Sundanese Print Culture and Modernity in 19th Century West Java
Sundanese Print Culture and Modernity in 19th Century West Java traces the development of modern printed books written in Sundanese, the dominant language in West Java, Indonesia, and the mother tongue of about 30 million people.
Starting with the 'discovery' of Sundanese by Europeans in the early 19th century, Mikihiro Moriyama follows the developments in the ensuing century when a small group of Dutch scholars and colonial officials reshaped the language and its literature over the next one hundred years. Schools taught Sundanese, and printed materials based on western concepts began to influence indigenous writing and oral tradition. The imposition of European standards of literary aesthetics shaped a modernity that rejected traditional knowledge in favour of rational and empirical paradigms. Interest in traditional poetry and its mythologies declined, and new forms of prose, including novels, captured the attention of the reading public. These materials promoted useful knowledge and morality, and encouraged deference and loyalty towards colonial authority.

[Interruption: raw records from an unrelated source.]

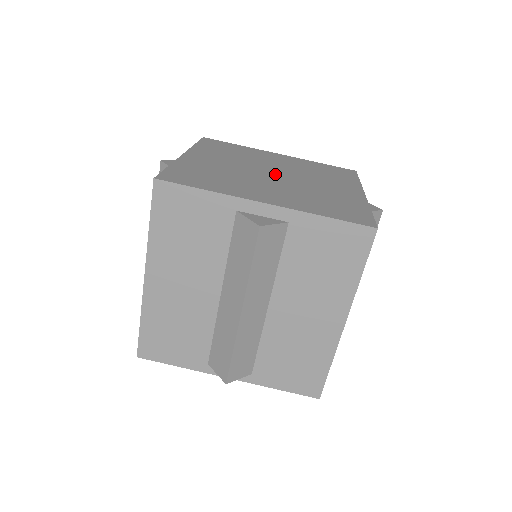
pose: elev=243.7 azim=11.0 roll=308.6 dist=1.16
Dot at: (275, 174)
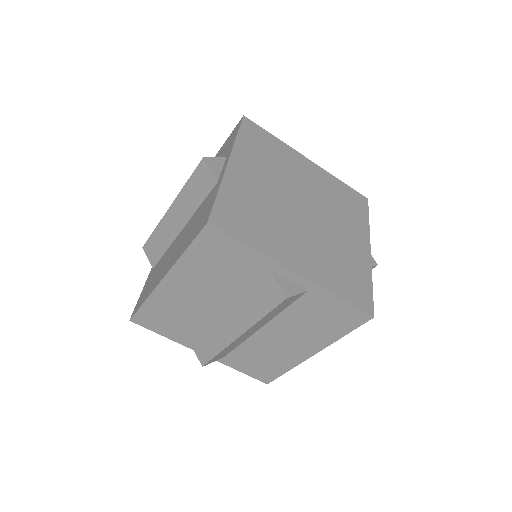
Dot at: (305, 209)
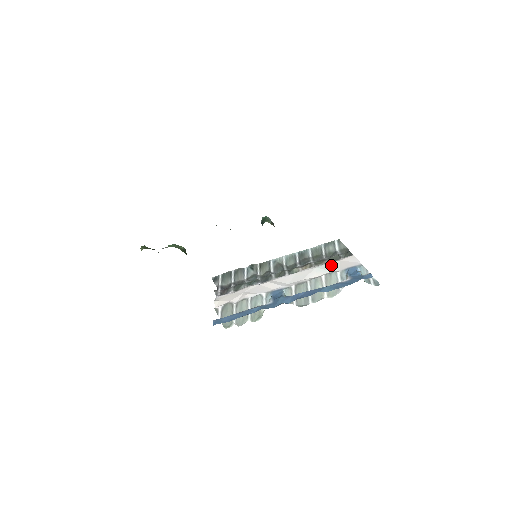
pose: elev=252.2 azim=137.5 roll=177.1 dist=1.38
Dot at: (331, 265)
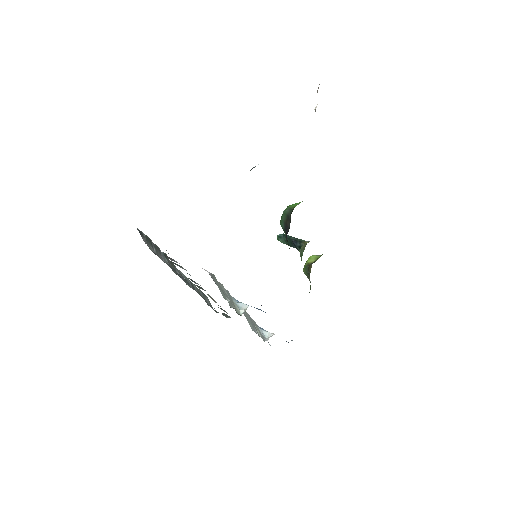
Dot at: occluded
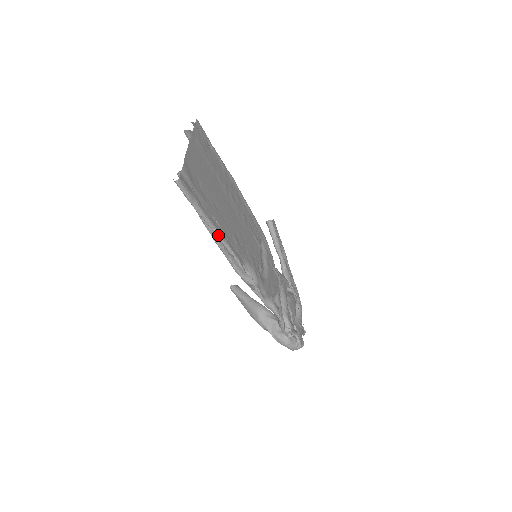
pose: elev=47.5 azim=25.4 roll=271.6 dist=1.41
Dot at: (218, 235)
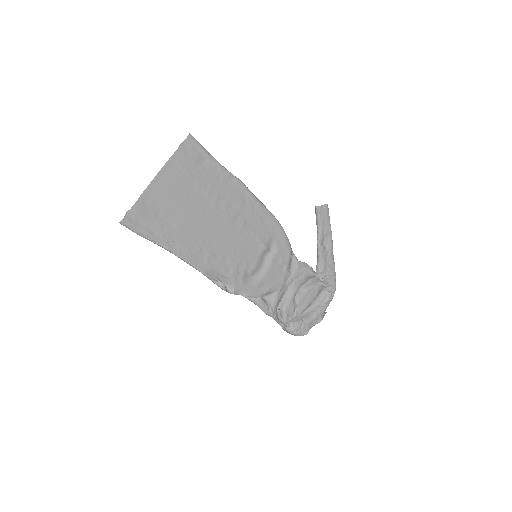
Dot at: (176, 255)
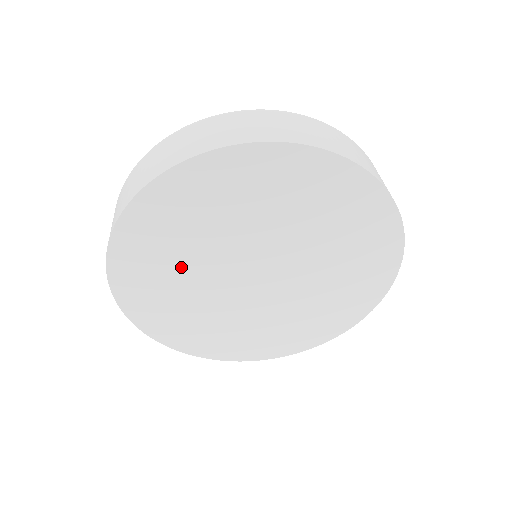
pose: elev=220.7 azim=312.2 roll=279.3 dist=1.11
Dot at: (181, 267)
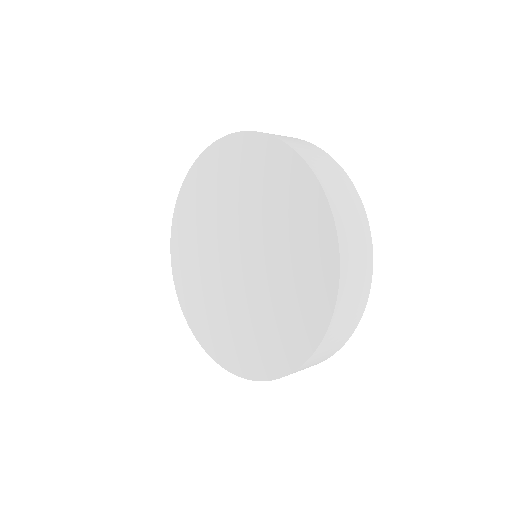
Dot at: (222, 198)
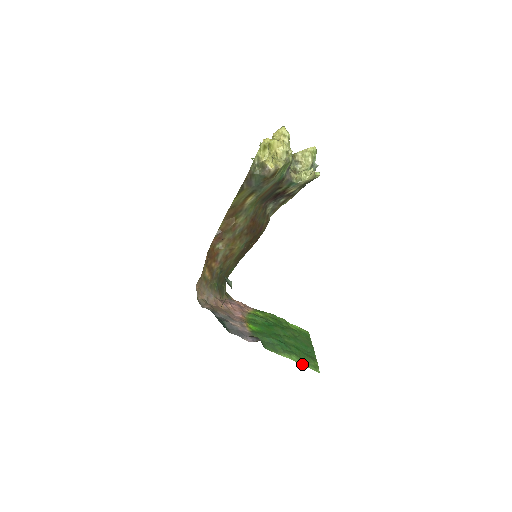
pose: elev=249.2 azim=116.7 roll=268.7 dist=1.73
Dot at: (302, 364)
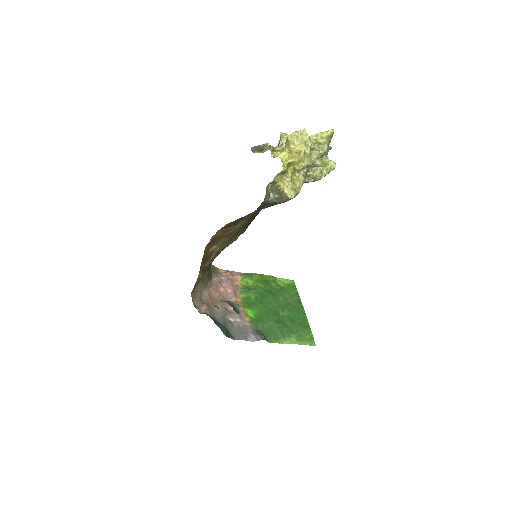
Dot at: (301, 344)
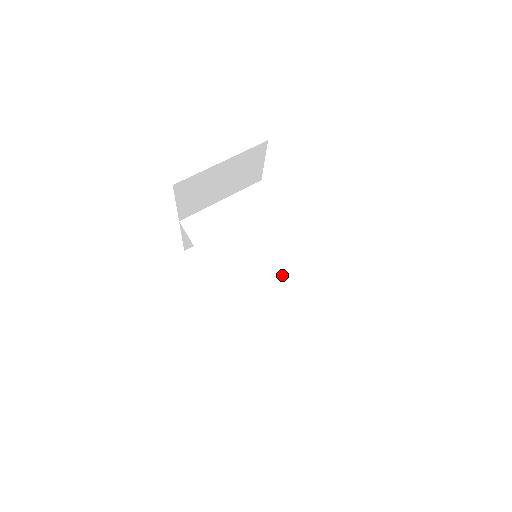
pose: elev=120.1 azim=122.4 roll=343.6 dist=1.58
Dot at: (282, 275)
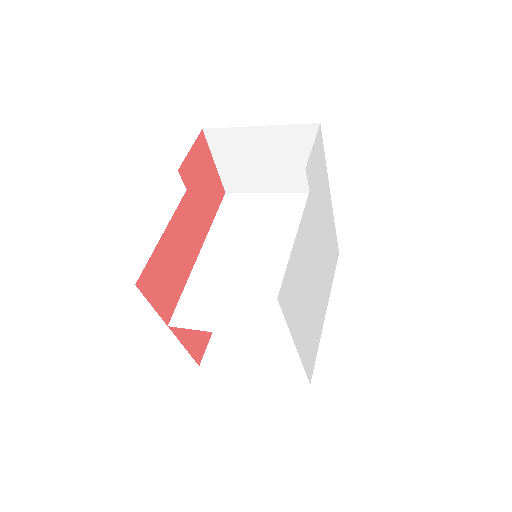
Dot at: (258, 286)
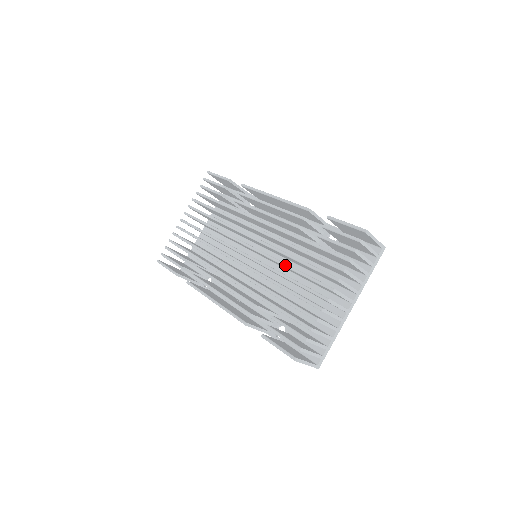
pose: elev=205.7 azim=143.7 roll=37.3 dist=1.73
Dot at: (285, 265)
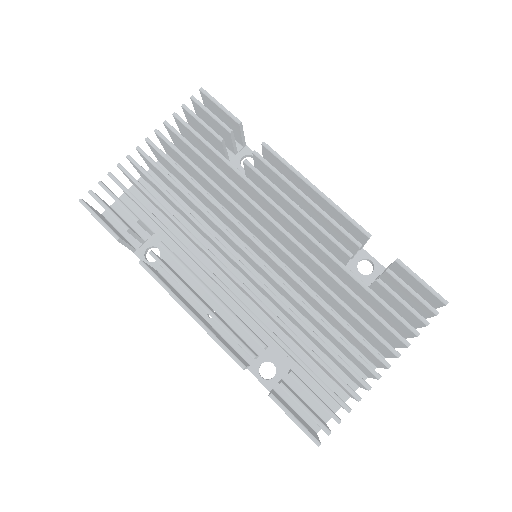
Dot at: (323, 304)
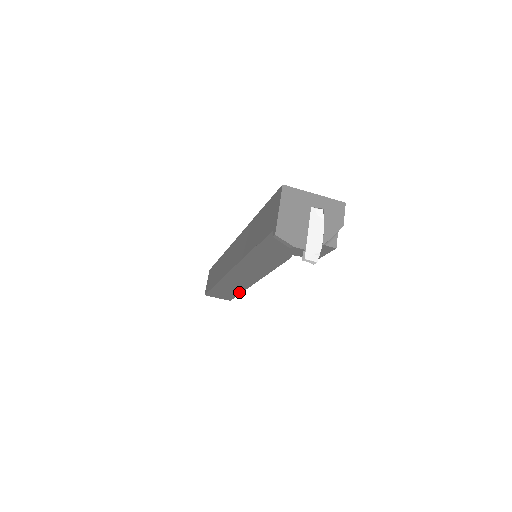
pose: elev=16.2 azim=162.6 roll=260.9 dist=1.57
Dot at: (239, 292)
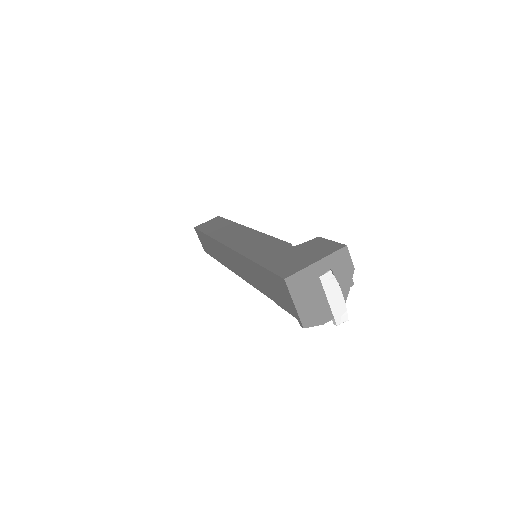
Dot at: occluded
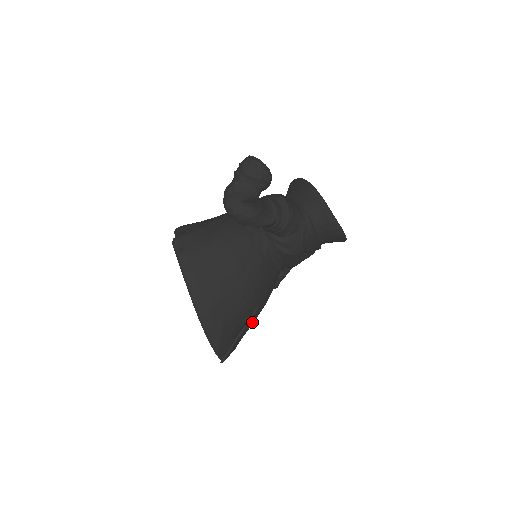
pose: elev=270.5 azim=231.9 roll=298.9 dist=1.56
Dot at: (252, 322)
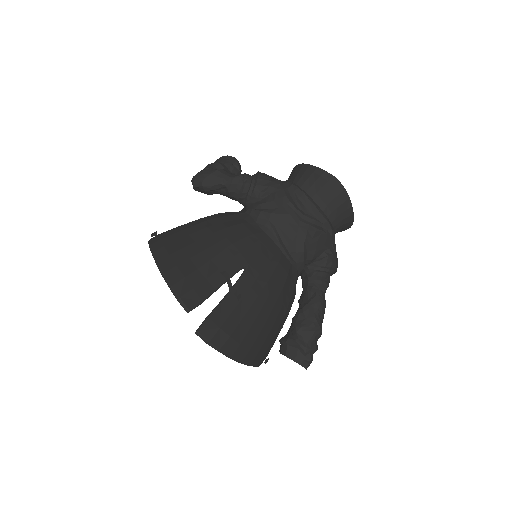
Dot at: (246, 292)
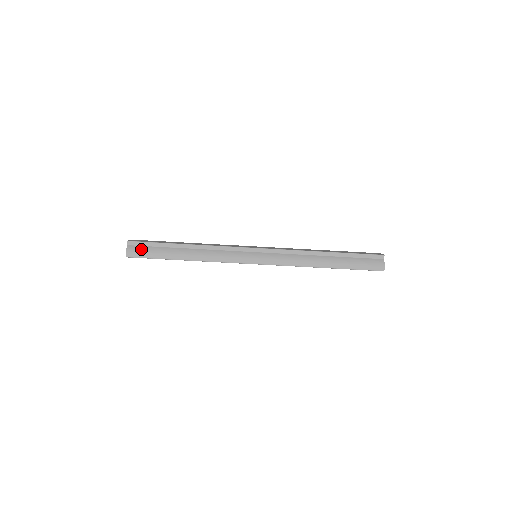
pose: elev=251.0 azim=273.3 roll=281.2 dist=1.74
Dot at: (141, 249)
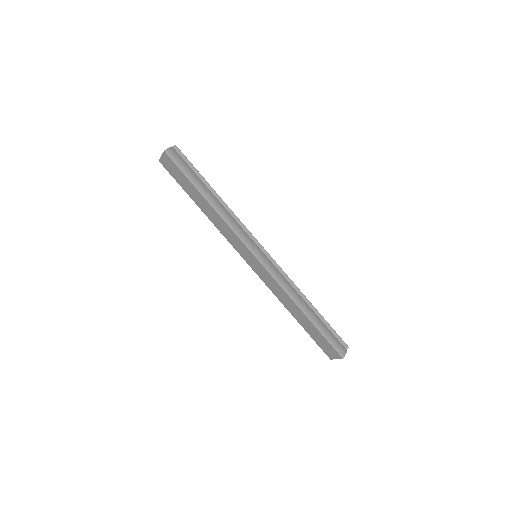
Dot at: (181, 159)
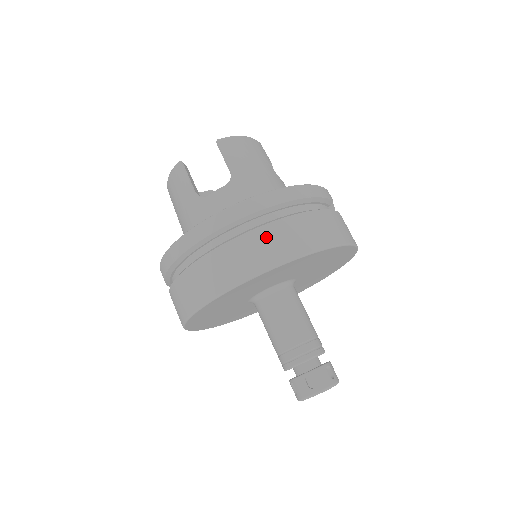
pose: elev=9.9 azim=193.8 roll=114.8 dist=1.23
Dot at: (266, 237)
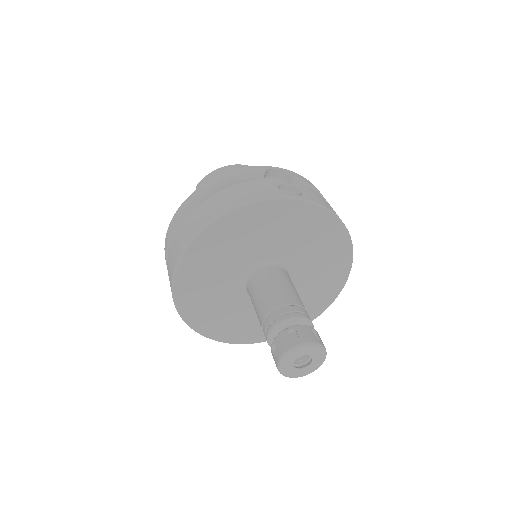
Dot at: (178, 236)
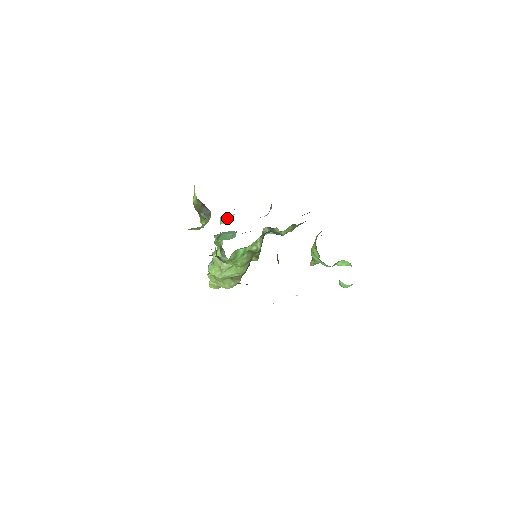
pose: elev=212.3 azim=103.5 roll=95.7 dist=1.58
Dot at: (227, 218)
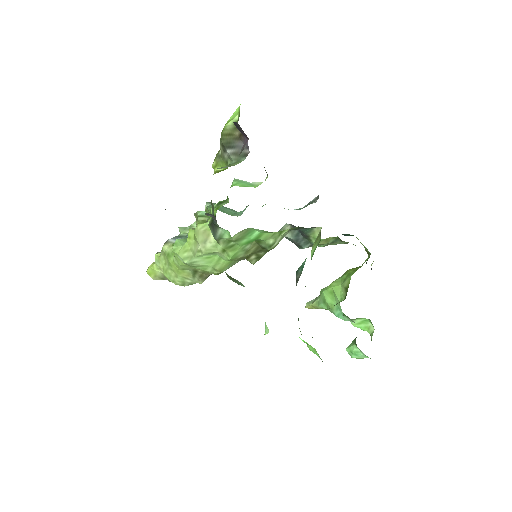
Dot at: (248, 182)
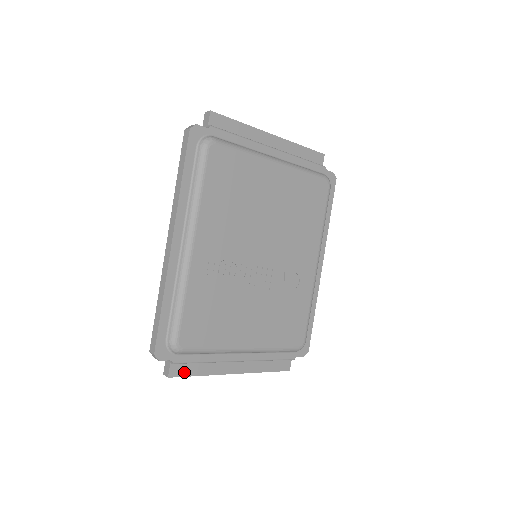
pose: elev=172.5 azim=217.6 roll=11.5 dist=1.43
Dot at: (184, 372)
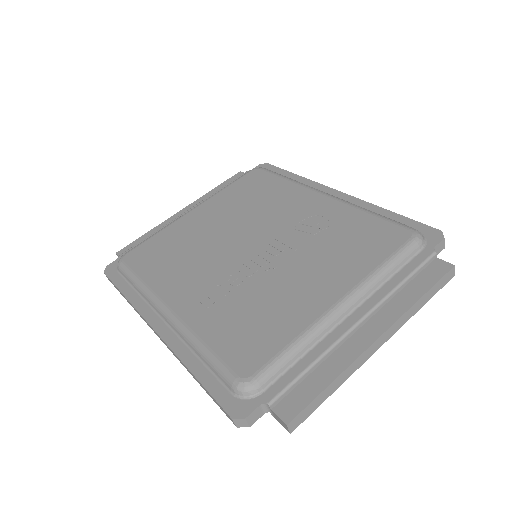
Dot at: (302, 401)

Early in the 20th century, the establishment of the Commissie voor de Inlandsche School- en Volkslectuur (Committee for Indigenous Schoolbooks and Popular Reading Books), a government-subsidised institution, provided the growing number of literate people in the Indies with 'good' and 'appropriate' reading materials. Its development marked the end of an era when Sundanese writing competed with Western-style schools and publications, and signalled the triumph of the new colonial modernity.
Mikihiro Moriyama was previously Professor of Indonesian Studies at Nanzan University, Japan.